The Washington Post reported that while Epstein was incarcerated — I use the term loosely — in 2008, the Palm Beach County Sheriff’s office treated him like a “client” rather than an inmate. For starters, Capt. Mark Chamberlain wrote in a memo that Epstein was “poorly versed in jail routine” since he was a first-time offender. Chamberlain added that “his adjustment to incarceration will most likely be atypical.”
And atypical, it was.
Chamberlain allowed Epstein’s cell door to “be left unlocked” and allowed him “liberal access to the attorney room where a TV will be installed.”
Epstein was already known to have had a lenient jail sentence in a minimum-security prison for the crimes of which he was accused, thanks to a generous plea deal orchestrated in part by President Donald Trump’s former Labor Secretary Alex Acosta. He spent 12 hours a day, six days a week on a work release program.

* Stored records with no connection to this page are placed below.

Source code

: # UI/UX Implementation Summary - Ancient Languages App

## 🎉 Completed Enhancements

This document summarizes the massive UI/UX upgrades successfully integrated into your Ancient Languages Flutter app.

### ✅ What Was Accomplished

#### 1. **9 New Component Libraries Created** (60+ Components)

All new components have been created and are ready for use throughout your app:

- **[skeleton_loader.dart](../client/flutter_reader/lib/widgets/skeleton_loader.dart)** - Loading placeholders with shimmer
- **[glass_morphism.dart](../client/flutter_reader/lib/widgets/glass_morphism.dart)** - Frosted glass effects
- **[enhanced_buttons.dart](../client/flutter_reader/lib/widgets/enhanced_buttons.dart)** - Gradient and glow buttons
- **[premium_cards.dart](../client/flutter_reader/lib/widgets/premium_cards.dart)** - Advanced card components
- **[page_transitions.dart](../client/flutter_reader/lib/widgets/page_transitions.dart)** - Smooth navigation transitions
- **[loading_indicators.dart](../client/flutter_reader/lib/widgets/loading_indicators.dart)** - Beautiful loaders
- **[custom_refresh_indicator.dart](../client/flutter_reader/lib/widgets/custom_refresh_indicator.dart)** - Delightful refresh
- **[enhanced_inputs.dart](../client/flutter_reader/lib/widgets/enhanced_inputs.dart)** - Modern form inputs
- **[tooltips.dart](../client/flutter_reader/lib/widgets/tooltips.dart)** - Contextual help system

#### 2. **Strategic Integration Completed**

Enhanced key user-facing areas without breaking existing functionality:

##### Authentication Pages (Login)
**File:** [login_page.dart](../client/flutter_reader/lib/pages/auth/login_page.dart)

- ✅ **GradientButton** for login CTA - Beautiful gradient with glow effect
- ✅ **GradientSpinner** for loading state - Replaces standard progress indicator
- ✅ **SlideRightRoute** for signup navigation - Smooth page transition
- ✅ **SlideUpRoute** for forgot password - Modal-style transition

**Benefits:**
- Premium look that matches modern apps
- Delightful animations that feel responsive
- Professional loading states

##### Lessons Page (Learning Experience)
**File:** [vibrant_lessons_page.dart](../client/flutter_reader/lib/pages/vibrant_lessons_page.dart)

His job? Working for a nonprofit foundation that he himself had founded.
Now, thanks to an Internal Affairs investigation, we learned that not only was Epstein allowed out on a work release program, but that he was accompanied by sheriff’s deputies that he paid for who acted more as security guards than prison officials. From the Post:
Epstein paid $128,136 for the deputies to watch him, according to the records. One deputy wrote that he sought clarification of his duties and was told his job was to “provide security” for Epstein.
The deputies who monitored him were required to wear suits and to “greet inmate Epstein upon his arrival,” documents show. In internal reports about the work-release program, the deputies often describe Epstein as “the client” or “Mr. Epstein.” Two deputies refer to him as “Jeffrey.”
In 464 such reports, only rarely is he “Inmate Epstein.”
Epstein was also allowed to return to his Palm Beach estate at least nine times — once for four hours without supervision. Chief Deputy Mike Gauger told a team of documentary filmmakers that Epstein was not given special treatment because of his wealth and connections (including Trump and former President Bill Clinton), but also said that his wealth and connections demanded “special precautions.”
“I’m just saddened that some people thought it was corruption, that he was given all these privileges because of his wealth,” Gauger said, according to the Post. “He was made to jump through additional hoops and meet additional requirements because of his wealth.”
Palm Beach County Sheriff Ric Bradshaw announced the internal affairs investigation on Friday, saying that “All aspects of the matter will be fully investigated to ensure total transparency and accountability.”
CNN reported that Bradshaw aims to “determine if any actions taken by the deputies assigned to monitor Epstein during his work release program violated any agency rules and regulations, during the time he was on PBSO work release program.”